> WHAT TO PRODUCE:
Give again the line that contains "Locate the boulder at (250, 535) with a box.", plus every line after it to the end of the records, unchanged.
*** Opening of RECORDS TO USE ***
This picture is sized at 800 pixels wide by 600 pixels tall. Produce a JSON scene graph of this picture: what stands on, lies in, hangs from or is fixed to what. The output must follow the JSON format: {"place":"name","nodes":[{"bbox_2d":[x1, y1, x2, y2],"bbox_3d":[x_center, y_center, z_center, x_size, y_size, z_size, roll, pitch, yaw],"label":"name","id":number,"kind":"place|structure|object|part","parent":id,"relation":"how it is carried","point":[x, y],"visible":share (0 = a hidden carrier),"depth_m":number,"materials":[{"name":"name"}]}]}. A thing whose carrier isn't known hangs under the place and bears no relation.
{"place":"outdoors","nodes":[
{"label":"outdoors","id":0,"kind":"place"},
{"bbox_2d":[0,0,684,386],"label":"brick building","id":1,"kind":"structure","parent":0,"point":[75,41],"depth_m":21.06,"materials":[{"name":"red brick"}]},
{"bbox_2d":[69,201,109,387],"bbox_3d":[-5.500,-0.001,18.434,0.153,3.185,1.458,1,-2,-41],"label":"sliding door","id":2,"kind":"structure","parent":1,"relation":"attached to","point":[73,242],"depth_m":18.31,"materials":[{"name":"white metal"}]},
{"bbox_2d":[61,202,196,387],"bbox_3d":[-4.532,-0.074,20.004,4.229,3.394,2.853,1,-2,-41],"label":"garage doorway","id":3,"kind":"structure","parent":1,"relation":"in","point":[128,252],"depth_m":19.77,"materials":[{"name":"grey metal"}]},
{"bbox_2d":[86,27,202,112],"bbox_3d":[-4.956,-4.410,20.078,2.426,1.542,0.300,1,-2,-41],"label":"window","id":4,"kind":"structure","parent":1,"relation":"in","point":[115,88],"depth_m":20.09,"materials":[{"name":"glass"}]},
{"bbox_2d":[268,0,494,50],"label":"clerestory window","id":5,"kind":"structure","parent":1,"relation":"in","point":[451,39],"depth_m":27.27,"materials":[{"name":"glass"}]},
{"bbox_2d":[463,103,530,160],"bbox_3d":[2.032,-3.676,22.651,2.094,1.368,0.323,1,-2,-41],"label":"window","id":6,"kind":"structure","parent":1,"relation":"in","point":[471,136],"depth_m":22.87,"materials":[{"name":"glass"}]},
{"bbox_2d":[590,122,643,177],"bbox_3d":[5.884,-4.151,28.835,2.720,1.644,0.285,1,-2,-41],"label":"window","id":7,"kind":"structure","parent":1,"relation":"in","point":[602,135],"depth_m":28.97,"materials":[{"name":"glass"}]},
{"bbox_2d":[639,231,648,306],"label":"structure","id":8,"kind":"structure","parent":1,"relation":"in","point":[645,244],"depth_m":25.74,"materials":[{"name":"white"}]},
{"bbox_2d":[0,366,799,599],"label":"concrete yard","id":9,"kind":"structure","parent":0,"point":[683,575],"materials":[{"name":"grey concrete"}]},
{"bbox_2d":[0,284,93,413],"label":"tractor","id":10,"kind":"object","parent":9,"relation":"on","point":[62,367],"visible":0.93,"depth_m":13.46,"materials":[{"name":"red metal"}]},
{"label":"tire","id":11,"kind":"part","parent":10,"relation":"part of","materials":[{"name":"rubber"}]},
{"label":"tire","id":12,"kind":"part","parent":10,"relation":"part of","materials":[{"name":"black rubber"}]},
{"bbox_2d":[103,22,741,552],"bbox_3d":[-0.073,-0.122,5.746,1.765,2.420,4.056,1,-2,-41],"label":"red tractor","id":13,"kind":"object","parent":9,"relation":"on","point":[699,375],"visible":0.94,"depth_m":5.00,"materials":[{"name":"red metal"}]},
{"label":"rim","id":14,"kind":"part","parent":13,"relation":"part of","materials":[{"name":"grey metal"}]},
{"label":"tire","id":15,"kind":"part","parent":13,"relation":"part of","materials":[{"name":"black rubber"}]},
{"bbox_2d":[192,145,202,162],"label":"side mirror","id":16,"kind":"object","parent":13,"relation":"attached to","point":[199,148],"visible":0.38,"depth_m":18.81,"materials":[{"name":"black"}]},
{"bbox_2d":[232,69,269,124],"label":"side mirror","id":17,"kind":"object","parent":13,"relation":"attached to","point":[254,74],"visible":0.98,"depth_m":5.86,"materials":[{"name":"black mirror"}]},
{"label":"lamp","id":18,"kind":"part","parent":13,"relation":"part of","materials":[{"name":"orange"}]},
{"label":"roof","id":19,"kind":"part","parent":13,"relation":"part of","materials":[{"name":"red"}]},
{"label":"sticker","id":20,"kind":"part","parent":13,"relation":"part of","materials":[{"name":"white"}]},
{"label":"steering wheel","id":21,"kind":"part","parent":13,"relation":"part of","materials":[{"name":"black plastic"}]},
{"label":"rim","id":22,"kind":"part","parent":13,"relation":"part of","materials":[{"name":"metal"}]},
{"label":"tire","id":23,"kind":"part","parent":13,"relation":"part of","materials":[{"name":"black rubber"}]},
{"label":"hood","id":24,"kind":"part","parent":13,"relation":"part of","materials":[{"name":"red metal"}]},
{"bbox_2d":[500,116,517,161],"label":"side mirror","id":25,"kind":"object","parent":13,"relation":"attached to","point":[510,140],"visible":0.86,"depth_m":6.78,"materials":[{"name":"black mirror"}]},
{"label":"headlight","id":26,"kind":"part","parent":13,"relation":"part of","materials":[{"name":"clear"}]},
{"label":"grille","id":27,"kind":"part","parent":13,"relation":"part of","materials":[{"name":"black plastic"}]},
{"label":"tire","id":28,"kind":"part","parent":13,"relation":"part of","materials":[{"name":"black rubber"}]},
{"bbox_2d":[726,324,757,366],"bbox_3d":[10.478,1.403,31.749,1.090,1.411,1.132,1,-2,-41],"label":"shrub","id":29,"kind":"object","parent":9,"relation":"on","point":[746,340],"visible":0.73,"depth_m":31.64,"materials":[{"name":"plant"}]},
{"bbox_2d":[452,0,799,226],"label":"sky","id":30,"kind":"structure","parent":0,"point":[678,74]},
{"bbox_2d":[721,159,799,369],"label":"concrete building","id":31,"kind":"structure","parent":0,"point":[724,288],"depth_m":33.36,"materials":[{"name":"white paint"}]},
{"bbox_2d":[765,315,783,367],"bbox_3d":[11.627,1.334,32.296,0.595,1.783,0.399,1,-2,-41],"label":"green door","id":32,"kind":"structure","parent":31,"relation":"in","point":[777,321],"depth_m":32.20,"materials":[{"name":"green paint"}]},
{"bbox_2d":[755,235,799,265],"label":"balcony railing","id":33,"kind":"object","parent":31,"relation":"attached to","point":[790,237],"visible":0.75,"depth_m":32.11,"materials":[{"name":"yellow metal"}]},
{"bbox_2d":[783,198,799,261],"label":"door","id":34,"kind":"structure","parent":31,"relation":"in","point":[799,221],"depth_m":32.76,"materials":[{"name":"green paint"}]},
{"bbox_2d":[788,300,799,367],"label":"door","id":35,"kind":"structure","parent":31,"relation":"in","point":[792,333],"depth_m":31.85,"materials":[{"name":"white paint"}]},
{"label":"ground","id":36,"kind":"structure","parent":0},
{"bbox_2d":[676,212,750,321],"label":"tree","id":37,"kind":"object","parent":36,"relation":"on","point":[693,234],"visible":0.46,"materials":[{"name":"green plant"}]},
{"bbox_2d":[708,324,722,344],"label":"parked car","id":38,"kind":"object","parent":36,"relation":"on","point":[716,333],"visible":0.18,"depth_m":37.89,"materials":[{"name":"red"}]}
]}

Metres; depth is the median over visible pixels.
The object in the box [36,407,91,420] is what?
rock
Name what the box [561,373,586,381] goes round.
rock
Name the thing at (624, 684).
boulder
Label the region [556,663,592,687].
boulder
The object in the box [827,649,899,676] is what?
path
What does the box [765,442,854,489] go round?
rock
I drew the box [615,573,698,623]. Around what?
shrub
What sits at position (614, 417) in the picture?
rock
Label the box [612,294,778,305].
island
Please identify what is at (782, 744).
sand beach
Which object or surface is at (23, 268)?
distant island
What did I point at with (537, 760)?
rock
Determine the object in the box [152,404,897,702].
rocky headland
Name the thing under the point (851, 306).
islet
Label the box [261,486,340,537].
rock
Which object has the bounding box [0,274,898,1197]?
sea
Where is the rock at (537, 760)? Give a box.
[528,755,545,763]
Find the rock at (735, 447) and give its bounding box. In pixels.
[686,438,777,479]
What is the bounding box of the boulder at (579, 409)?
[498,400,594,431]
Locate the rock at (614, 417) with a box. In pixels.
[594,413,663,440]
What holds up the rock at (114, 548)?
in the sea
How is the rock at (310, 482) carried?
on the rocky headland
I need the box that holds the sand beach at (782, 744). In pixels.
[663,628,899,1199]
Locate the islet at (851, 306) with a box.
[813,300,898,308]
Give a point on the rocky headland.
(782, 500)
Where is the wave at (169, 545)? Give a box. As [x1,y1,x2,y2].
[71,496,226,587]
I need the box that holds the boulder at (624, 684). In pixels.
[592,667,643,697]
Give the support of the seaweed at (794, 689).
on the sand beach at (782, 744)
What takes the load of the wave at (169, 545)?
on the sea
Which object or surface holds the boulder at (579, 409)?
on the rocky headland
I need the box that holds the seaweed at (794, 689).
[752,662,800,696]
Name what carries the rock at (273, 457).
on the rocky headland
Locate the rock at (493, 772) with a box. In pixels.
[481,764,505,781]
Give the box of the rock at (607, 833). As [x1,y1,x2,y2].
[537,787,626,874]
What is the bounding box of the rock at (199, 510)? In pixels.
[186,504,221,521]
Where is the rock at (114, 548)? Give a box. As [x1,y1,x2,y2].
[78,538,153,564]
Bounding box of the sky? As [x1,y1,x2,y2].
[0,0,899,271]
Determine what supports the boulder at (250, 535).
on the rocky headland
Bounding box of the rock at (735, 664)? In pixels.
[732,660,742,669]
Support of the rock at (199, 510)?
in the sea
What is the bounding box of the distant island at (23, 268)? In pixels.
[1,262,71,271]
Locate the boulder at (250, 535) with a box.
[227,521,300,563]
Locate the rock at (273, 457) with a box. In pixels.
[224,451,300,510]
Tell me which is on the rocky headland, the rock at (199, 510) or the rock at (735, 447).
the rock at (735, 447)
*** Close of RECORDS TO USE ***
> YOUR RESPONSE:
Locate the boulder at (250, 535) with a box.
[227,521,300,563]
Locate the rock at (273, 457) with a box. In pixels.
[224,451,300,510]
Tell me which is on the rocky headland, the rock at (199, 510) or the rock at (735, 447).
the rock at (735, 447)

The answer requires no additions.